◆ Saved entries ◆
★ ★ ★

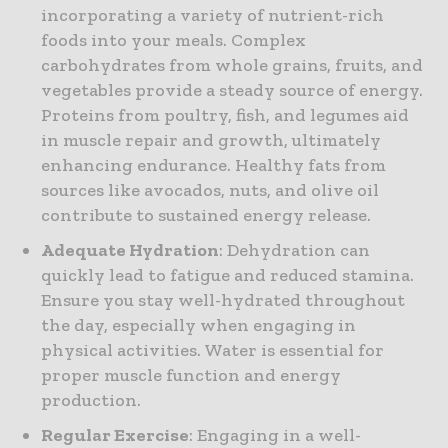
incorporating a variety of nutrient-rich
foods into your meals. Complex
carbohydrates from whole grains, fruits, and
vegetables provide a steady source of energy.
Proteins from poultry, fish, and legumes aid
in muscle repair and growth, ultimately
enhancing endurance. Healthy fats from
sources like avocados, nuts, and olive oil
contribute to sustained energy release.
Adequate Hydration
: Dehydration can
quickly lead to fatigue and reduced stamina.
Ensure you stay well-hydrated throughout
the day, especially when engaging in
physical activities. Water is essential for
proper muscle function and energy
production.
Regular Exercise
: Engaging in a well-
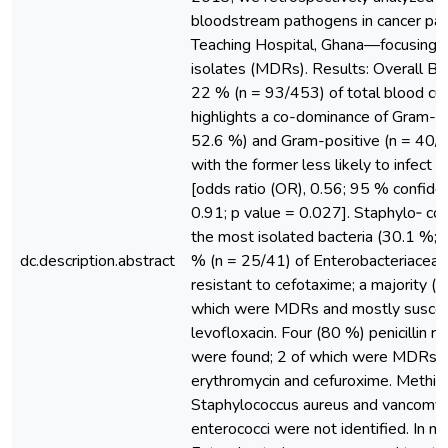
bloodstream pathogens in cancer pat
Teaching Hospital, Ghana—focusing o
isolates (MDRs). Results: Overall BS
22 % (n = 93/453) of total blood cul
highlights a co-dominance of Gram-n
52.6 %) and Gram-positive (n = 40/9
with the former less likely to infect c
[odds ratio (OR), 0.56; 95 % confiden
0.91; p value = 0.027]. Staphylo‑ co
the most isolated bacteria (30.1 %;
dc.description.abstract
% (n = 25/41) of Enterobacteriaceae
resistant to cefotaxime; a majority (
which were MDRs and mostly suscept
levofloxacin. Four (80 %) penicillin r
were found; 2 of which were MDRs an
erythromycin and cefuroxime. Methicil
Staphylococcus aureus and vancomyci
enterococci were not identified. In mul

★ ★ ★

◆ Aim of the exercise ◆
Where a line above contains the string "muscle", copy that line.

◆ Task result ◆
in muscle repair and growth, ultimately
proper muscle function and energy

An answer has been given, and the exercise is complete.